Nelly Bassily | January 27, 2014
Aid agencies are warning of a looming food crisis in the Central African Republic, or CAR, if farmers do not receive more seeds and tools.
A violent coup by Seleka rebels overthrew the government in March, 2013. Since then, rebels have burned small-scale farmers’ crops to the ground and stolen their tools and livestock. This has had a serious impact on food security in the country.
Dominique Burgeon is the Emergencies Director of the UN’s Food and Agriculture Organization. He says, “A high proportion of farmers were unable to sow their fields for the last season or sowed only a reduced area, so this year, food stocks will run out low sooner [than usual].”
CAR has a Christian majority and a minority Muslim population. Violence between the mainly Muslim rebels and Christian anti-balaka groups killed 1,000 people in December.
Aid groups say considerable amounts of food aid are urgently needed to avert a crisis and restart agricultural production. Amidst the violence, Catherine Samba-Panza, the Christian former mayor of the capital city, Bangui, was elected the country’s interim President. She is the first woman President of the CAR.
Ms. Samba-Panza, 59, is seen as politically neutral. She replaces Michael Djotodia, the country’s first Muslim president, who resigned on January 10 following pressure from regional leaders and the country’s former colonial ruler, France.
Mr. Burgeon says: “We estimate that currently 1.2 million people in the country are food insecure and 40 percent of those are severely food insecure. Normally in this country the hunger gap starts in July, but this year we expect it to start in February.”
In Ms. Samba-Panza’s victory speech, she urged the warring factions to end the bloodshed. She said: “I call on my children, especially the anti-balaka, to put down their arms and stop all the fighting. The same goes for the [Muslim groups] − they should not have fear. I don’t want to hear any more talk of murders and killings.”
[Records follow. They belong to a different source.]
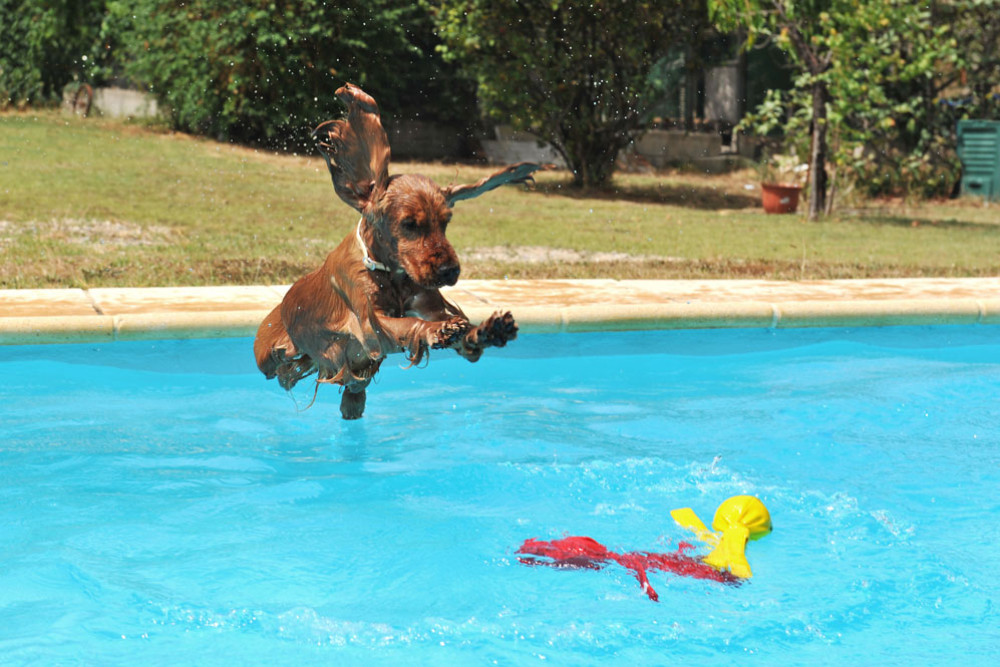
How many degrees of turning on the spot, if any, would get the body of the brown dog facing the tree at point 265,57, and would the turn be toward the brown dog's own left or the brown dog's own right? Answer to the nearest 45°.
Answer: approximately 135° to the brown dog's own left

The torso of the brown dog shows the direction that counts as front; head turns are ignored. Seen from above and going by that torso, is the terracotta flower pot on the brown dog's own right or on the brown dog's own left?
on the brown dog's own left

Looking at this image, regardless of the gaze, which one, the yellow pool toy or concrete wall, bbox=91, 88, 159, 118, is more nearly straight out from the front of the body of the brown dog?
the yellow pool toy

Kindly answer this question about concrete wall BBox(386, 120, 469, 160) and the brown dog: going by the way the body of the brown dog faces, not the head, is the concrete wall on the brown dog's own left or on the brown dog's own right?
on the brown dog's own left

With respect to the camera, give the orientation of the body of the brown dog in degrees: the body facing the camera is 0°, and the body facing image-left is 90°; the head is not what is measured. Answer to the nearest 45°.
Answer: approximately 315°

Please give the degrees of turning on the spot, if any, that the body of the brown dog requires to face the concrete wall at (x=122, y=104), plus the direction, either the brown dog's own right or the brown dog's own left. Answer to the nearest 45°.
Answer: approximately 135° to the brown dog's own left

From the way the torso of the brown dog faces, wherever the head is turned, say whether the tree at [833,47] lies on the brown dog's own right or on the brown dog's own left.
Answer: on the brown dog's own left

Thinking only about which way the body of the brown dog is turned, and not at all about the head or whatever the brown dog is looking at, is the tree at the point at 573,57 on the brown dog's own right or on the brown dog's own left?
on the brown dog's own left
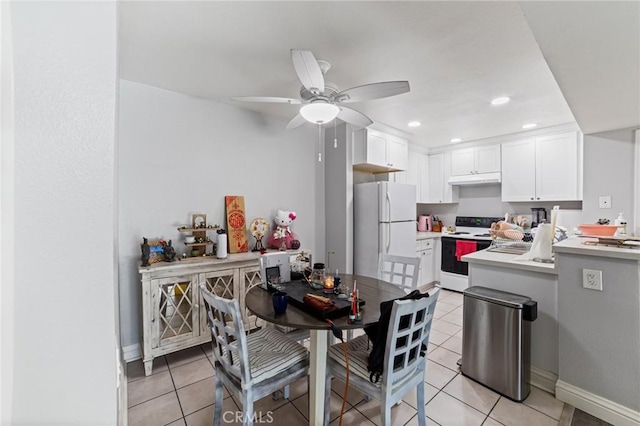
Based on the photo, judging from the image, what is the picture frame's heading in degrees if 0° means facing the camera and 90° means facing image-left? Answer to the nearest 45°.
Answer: approximately 315°

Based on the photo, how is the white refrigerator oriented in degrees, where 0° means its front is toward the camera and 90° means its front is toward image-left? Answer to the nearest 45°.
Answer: approximately 315°

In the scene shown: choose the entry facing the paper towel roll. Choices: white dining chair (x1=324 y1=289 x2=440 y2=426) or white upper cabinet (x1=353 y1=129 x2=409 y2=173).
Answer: the white upper cabinet

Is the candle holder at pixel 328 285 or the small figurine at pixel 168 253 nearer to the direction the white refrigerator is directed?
the candle holder

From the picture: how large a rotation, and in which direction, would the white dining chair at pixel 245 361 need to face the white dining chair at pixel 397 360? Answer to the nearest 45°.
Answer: approximately 45° to its right

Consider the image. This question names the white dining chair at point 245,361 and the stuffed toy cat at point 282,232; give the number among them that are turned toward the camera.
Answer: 1

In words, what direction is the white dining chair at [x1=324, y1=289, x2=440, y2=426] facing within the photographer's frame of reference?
facing away from the viewer and to the left of the viewer

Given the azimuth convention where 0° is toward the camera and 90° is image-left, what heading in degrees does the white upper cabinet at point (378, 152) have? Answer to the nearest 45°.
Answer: approximately 315°

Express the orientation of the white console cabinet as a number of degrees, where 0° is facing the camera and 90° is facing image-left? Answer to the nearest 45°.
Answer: approximately 315°
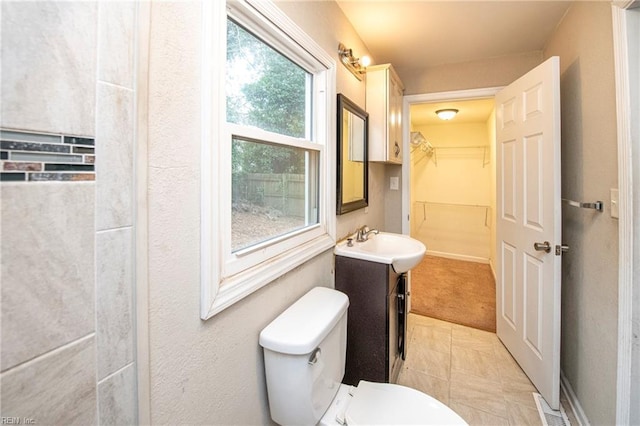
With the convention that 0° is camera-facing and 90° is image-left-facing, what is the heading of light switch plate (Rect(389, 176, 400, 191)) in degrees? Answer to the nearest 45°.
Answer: approximately 0°

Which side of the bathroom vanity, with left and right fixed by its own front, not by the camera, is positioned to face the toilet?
right

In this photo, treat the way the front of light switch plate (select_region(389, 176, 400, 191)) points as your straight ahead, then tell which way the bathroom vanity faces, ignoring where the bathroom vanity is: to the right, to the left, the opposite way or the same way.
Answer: to the left

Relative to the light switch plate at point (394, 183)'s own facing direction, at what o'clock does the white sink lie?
The white sink is roughly at 12 o'clock from the light switch plate.

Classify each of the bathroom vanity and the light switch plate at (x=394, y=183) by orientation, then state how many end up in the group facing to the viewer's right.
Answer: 1

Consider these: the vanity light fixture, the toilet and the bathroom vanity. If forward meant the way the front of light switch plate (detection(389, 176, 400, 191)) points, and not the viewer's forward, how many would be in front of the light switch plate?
3

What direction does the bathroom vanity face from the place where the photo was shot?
facing to the right of the viewer

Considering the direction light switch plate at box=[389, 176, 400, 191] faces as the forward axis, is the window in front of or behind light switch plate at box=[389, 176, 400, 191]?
in front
In November of last year, aid agencies and the UN warned that the fighting risked spiralling into genocide. Four thousand African Union peacekeeping troops and 1,600 French troops are currently in the country to help end the violence.
The UN’s Office for the Coordination of Humanitarian Affairs, or OCHA, estimates there are almost 900,000 displaced people in the country, including half a million in Bangui alone. OCHA is urging people to return home and start farming.
The disruption and displacement of farmers, along with the destruction and pillaging of farms, has caused widespread food insecurity. A rapid assessment carried out by aid agencies reports: “… 78 per cent of respondents state that farmers will be cultivating in upcoming weeks … according to direct observation, even displaced farmers will have easier access to land and more time to open fields than last year.”
The statement continues, “Provision of agricultural inputs and support, such as seeds, is crucial to restore their productive capacities.”